Start TEXT TO READ
# Feature Extraction
In order to train our neural network model  
we need to create the mel spectrograms  
that will be used as input data. We also  
need to reshape the labels so they match  
the shape of the spectrograms.  
Lastly, we pad the lables and spectrograms  
so they all have the same shape

## Import Libraries

In [1]:
import pandas as pd
import librosa
import librosa.display
import numpy as np
import matplotlib.pyplot as plt
import os
import pickle
from tqdm import tqdm
from modules.mel_spectrograms import extract_mel_specs
from modules.reshape_labels import reshape
from modules.load_labels import load_labels

## Set constants
I initialise some global variables that will be used in this file  

Some of the values used for the spectrograms are as follows:  
Sample rate: 22050 Hz  
STFT window: 2048 samples  
Hop size: 512 samples  
Mel bins: 64  

In [2]:
SALAMI_LABEL_DIR = "../datasets/salami/annotations/" 

## Sample rate
SR = 22050
## Short-time fourier transform window size
N_FFT = 2048
## Hop size or the amount shift
HOP_SIZE = 512
## Number of melbands for the mel-spectrograms
N_MELS = 64
## Window size 
WINDOW_SIZE = 64
## Fixed length for all the spectrograms = duration of longest song
ZERO_PADDING = 32000

## Load Datasets

In [3]:
salami = pickle.load(open("../dumps/salami_fifty.p", "rb"))

In [4]:
# harm = pickle.load(open("../dumps/s_public.p", "rb"))

## Initialise empty lists

In [5]:
features = []
labels = []

## Loop through song items and extract labels

In [6]:
for item in tqdm(salami, total=len(salami)):
    """ iterate through dataframe"""
    mp3 = item["mp3"]
    file_name = str(item["SONG_ID"])
End TEXT TO READ
Start ENTRIES PROVIDED
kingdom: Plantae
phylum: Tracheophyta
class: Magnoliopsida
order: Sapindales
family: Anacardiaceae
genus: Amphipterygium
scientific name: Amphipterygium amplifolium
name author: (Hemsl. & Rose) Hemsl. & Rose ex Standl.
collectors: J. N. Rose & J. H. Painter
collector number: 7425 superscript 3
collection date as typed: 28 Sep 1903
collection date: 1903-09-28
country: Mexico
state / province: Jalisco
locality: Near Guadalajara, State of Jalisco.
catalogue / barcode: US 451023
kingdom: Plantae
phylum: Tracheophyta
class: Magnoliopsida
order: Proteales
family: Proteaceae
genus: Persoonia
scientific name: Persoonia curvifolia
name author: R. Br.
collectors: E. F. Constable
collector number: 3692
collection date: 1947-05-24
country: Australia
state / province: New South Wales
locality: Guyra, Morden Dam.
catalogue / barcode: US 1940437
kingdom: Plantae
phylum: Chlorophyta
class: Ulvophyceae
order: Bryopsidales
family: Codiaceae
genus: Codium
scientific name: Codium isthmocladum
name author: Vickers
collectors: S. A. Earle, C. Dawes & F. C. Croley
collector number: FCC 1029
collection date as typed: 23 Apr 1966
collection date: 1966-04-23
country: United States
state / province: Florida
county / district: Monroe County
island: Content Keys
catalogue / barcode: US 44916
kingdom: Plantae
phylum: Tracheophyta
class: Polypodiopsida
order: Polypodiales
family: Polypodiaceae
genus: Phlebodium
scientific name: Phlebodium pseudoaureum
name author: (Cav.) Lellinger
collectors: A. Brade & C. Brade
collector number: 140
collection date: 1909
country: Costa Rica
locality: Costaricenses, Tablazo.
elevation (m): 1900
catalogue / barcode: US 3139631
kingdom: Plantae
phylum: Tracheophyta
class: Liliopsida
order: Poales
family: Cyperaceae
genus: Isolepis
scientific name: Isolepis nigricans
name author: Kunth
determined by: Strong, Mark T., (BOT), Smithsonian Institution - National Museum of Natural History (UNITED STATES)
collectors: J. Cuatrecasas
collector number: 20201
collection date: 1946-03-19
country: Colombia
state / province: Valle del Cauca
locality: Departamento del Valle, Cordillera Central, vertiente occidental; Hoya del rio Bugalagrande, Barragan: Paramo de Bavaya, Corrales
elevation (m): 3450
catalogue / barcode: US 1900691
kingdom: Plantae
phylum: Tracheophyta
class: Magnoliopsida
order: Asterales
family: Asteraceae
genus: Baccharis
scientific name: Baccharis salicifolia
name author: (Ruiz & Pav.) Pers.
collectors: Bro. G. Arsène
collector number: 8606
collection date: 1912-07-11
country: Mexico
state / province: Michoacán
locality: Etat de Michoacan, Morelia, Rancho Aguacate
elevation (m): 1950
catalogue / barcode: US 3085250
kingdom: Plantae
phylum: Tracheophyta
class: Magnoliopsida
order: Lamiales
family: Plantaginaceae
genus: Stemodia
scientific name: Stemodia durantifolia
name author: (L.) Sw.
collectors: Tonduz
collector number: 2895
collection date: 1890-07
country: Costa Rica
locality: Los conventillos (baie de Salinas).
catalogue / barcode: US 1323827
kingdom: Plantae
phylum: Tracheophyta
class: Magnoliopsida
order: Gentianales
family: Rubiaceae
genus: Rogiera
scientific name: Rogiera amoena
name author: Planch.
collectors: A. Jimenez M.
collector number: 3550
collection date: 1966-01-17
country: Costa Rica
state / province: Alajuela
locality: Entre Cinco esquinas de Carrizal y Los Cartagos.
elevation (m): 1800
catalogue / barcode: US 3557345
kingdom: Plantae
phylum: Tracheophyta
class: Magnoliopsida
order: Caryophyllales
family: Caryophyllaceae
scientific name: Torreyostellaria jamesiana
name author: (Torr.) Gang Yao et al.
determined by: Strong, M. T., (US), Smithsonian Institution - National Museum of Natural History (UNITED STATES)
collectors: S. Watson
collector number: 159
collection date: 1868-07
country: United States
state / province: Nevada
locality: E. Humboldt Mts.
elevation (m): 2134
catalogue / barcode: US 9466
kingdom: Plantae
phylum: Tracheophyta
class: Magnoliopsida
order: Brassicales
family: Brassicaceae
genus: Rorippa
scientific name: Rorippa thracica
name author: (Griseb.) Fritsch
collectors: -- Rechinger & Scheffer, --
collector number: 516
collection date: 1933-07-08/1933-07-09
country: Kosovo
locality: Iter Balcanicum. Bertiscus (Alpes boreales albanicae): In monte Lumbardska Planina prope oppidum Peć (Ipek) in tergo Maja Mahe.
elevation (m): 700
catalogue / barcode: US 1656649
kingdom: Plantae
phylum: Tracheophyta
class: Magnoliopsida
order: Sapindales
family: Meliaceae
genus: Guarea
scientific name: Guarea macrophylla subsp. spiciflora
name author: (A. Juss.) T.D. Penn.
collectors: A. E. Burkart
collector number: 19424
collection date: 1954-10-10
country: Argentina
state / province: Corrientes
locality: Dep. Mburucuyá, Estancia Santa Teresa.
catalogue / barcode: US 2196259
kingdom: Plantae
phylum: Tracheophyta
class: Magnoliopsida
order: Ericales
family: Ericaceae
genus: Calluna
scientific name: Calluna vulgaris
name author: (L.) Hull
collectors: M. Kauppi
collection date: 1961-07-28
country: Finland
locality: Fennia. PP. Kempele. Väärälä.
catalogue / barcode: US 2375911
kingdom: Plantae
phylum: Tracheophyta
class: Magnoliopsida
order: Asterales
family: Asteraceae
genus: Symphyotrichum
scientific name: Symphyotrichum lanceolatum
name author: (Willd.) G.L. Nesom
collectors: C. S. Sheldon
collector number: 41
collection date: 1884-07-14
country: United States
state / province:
End ENTRIES PROVIDED
* WORK INSTRUCTIONS
Reproduce the stretch of the feature extraction text from "# Feature Extraction" through "of the spectrograms." word for word. The records have nothing to do with the feature extraction text.

* REPLY TO THE EXERCISE
# Feature Extraction
In order to train our neural network model  
we need to create the mel spectrograms  
that will be used as input data. We also  
need to reshape the labels so they match  
the shape of the spectrograms.